[YOUR GOAL] Rewrite every row below with each "construction" swapped for "isConstruction" and nothing else altered, leaving out the pictures.

——

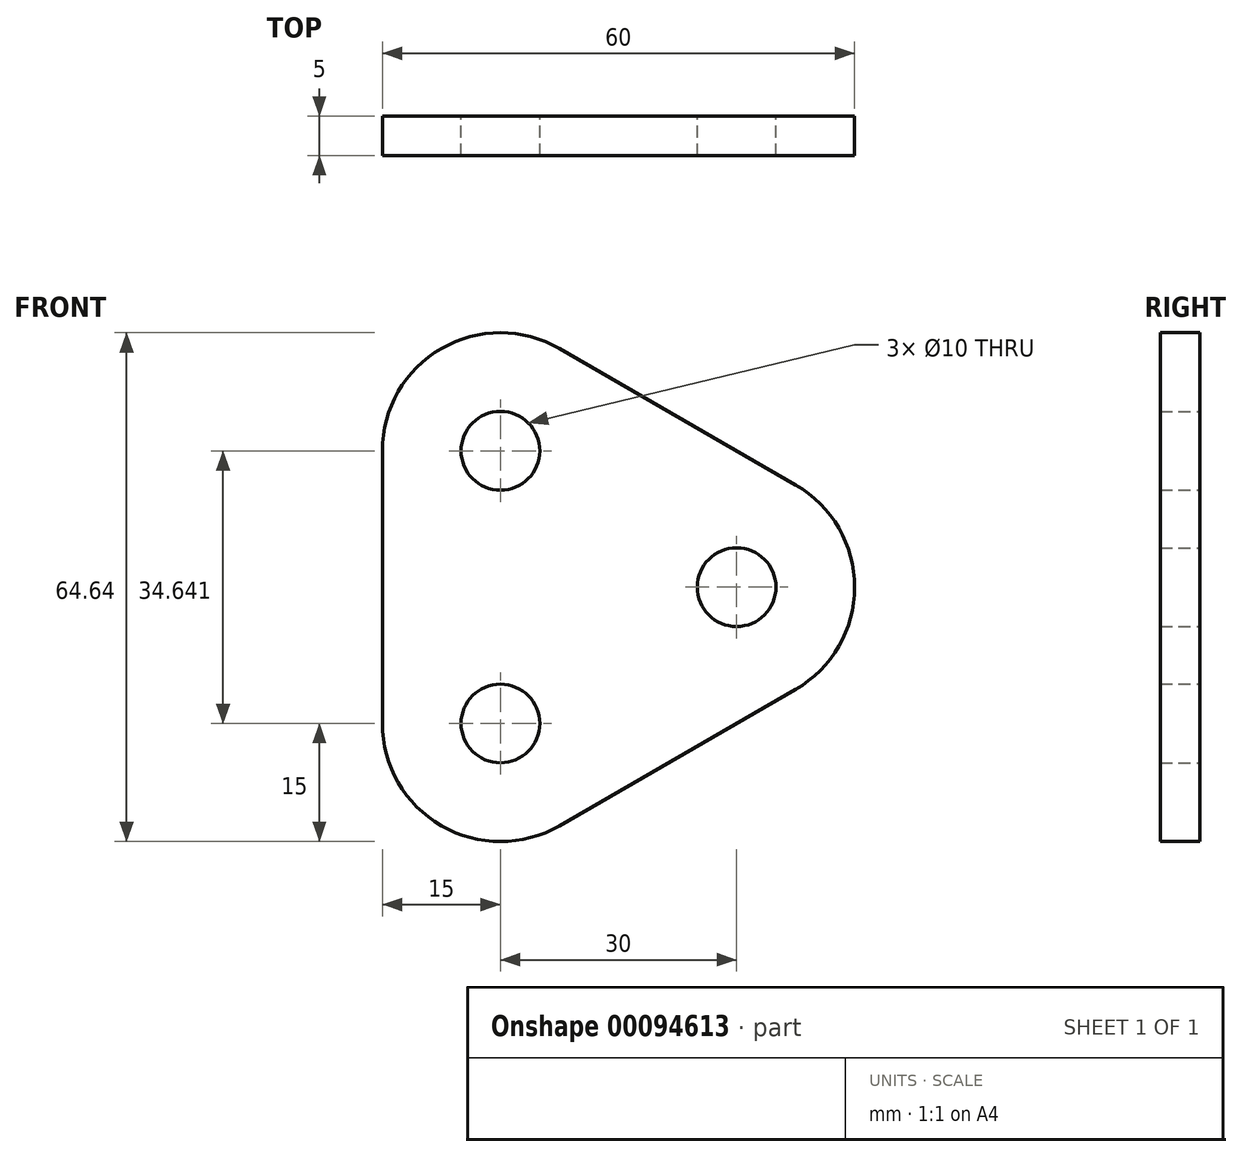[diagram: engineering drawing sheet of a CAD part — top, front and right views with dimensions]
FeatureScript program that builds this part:
annotation { "Feature Type Name" : "Feature", "Feature Type Description" : "" }
export const myFeature = defineFeature(function(context is Context, id is Id, definition is map)
    precondition{}
    {
        {
            var Q0;
            Q0=qCreatedBy(makeId("Front.planeOp"),FACE);
            var sketch = newSketch(context, id + "F0", { "sketchPlane" : qUnion([Q0])});
            skCircle(sketch, "E0", {"center": v(0, 0) * mm, "radius": 20 * mm, "construction": true});
            skLineSegment(sketch, "E1", {"start": v(0, 30.42) * mm, "end": v(0, -31.38) * mm, "construction": true});
            skLineSegment(sketch, "E2", {"start": v(-28.1, 0) * mm, "end": v(36.73, 0) * mm, "construction": true});
            skCircle(sketch, "E3", {"center": v(-10, 17.32) * mm, "radius": 5 * mm});
            skCircle(sketch, "E4.MirrorC", {"center": v(-10, -17.32) * mm, "radius": 5 * mm});
            skCircle(sketch, "E5", {"center": v(20, 0) * mm, "radius": 5 * mm});
            skLineSegment(sketch, "E6", {"start": v(-25, 17.32) * mm, "end": v(-25, -17.32) * mm});
            skLineSegment(sketch, "E7", {"start": v(-2.5, -30.31) * mm, "end": v(27.5, -13) * mm});
            skLineSegment(sketch, "E8", {"start": v(27.5, 13) * mm, "end": v(-2.5, 30.31) * mm});
            skArc(sketch, "E9.filletArc", {"start": v(-2.5, 30.31) * mm, "mid": v(-17.5, 30.31) * mm, "end": v(-25, 17.32) * mm});
            skPoint(sketch, "E10.visualSharp", {"position": v(-25, -43.3) * mm});
            skArc(sketch, "E10.filletArc", {"start": v(-25, -17.32) * mm, "mid": v(-17.5, -30.31) * mm, "end": v(-2.5, -30.31) * mm});
            skPoint(sketch, "E11.visualSharp", {"position": v(50, 0) * mm});
            skArc(sketch, "E11.filletArc", {"start": v(27.5, -13) * mm, "mid": v(35, 0) * mm, "end": v(27.5, 13) * mm});
            skSolve(sketch);
        }
        {
            var Q0;
            Q0 = qSketchRegion(id + "F0", true);
            extrude(context, id + "F1", {"entities" : qUnion([Q0]), "depth" : 5 * mm});
        }
    });
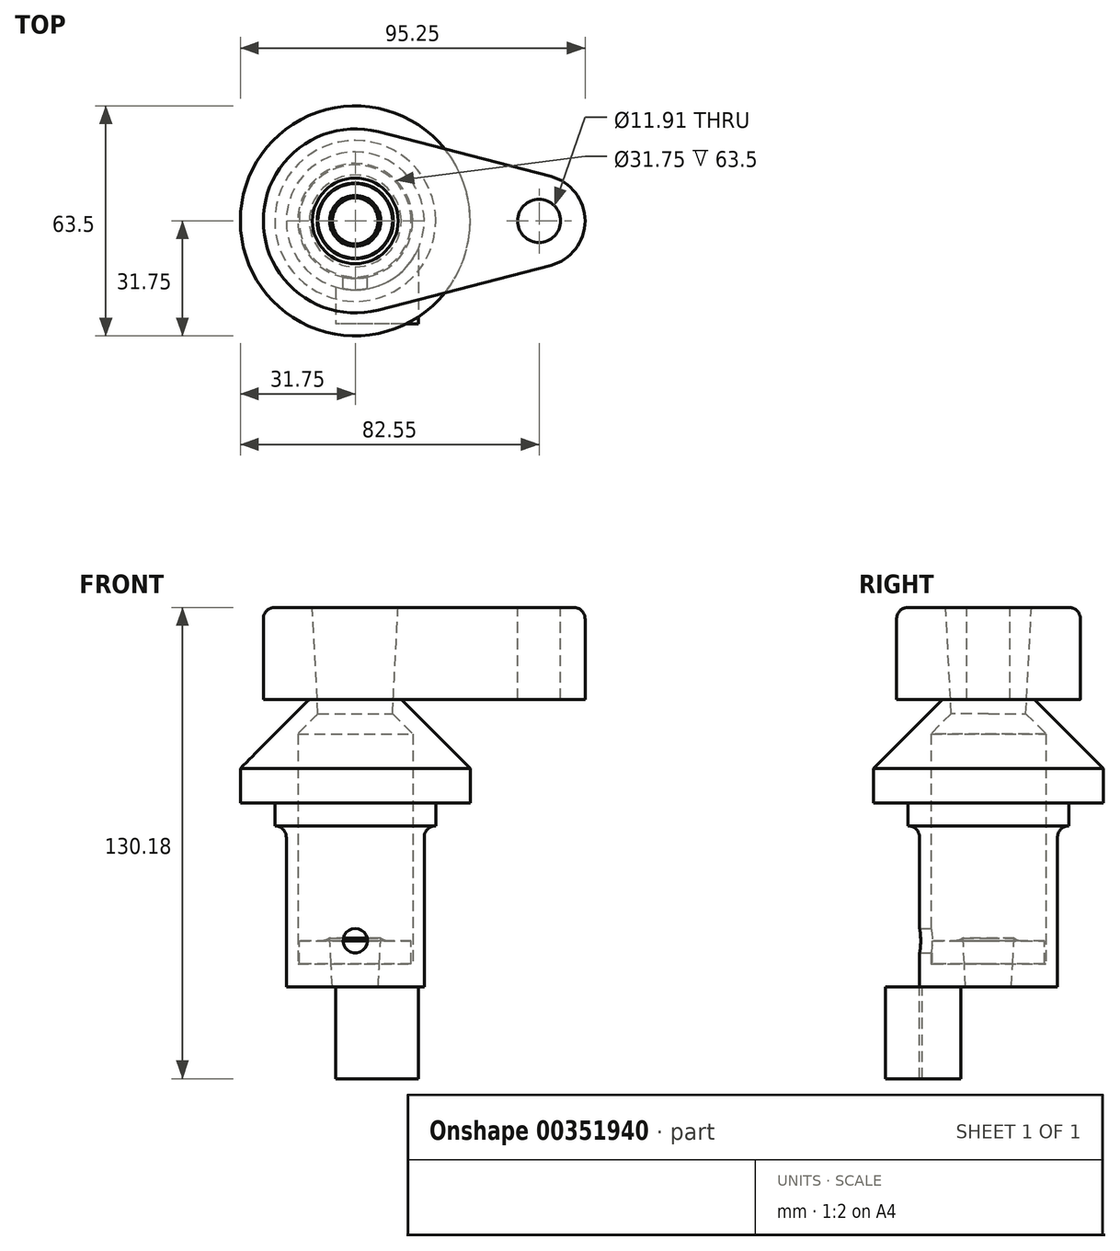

——

[FINAL ANSWER]
[diagram: engineering drawing sheet of a CAD part — top, front and right views with dimensions]
FeatureScript program that builds this part:
annotation { "Feature Type Name" : "Feature", "Feature Type Description" : "" }
export const myFeature = defineFeature(function(context is Context, id is Id, definition is map)
    precondition{}
    {
        {
            var Q0;
            Q0=qCreatedBy(makeId("Front.planeOp"),FACE);
            var sketch = newSketch(context, id + "F0", { "sketchPlane" : qUnion([Q0])});
            skCircle(sketch, "E0", {"center": v(0, 0) * mm, "radius": 20 * mm, "isConstruction": true});
            skLineSegment(sketch, "E1", {"start": v(0, 30.42) * mm, "end": v(0, -31.38) * mm, "isConstruction": true});
            skLineSegment(sketch, "E2", {"start": v(-28.1, 0) * mm, "end": v(36.73, 0) * mm, "isConstruction": true});
            skCircle(sketch, "E3", {"center": v(-10, 17.32) * mm, "radius": 5 * mm});
            skCircle(sketch, "E4.MirrorC", {"center": v(-10, -17.32) * mm, "radius": 5 * mm});
            skCircle(sketch, "E5", {"center": v(20, 0) * mm, "radius": 5 * mm});
            skLineSegment(sketch, "E6", {"start": v(-25, 17.32) * mm, "end": v(-25, -17.32) * mm});
            skLineSegment(sketch, "E7", {"start": v(-2.5, -30.31) * mm, "end": v(27.5, -13) * mm});
            skLineSegment(sketch, "E8", {"start": v(27.5, 13) * mm, "end": v(-2.5, 30.31) * mm});
            skArc(sketch, "E9.filletArc", {"start": v(-2.5, 30.31) * mm, "mid": v(-17.5, 30.31) * mm, "end": v(-25, 17.32) * mm});
            skPoint(sketch, "E10.visualSharp", {"position": v(-25, -43.3) * mm});
            skArc(sketch, "E10.filletArc", {"start": v(-25, -17.32) * mm, "mid": v(-17.5, -30.31) * mm, "end": v(-2.5, -30.31) * mm});
            skPoint(sketch, "E11.visualSharp", {"position": v(50, 0) * mm});
            skArc(sketch, "E11.filletArc", {"start": v(27.5, -13) * mm, "mid": v(35, 0) * mm, "end": v(27.5, 13) * mm});
            skSolve(sketch);
        }
        {
            var Q0;
            Q0 = qSketchRegion(id + "F0", true);
            extrude(context, id + "F1", {"entities" : qUnion([Q0]), "depth" : 5 * mm});
        }
    });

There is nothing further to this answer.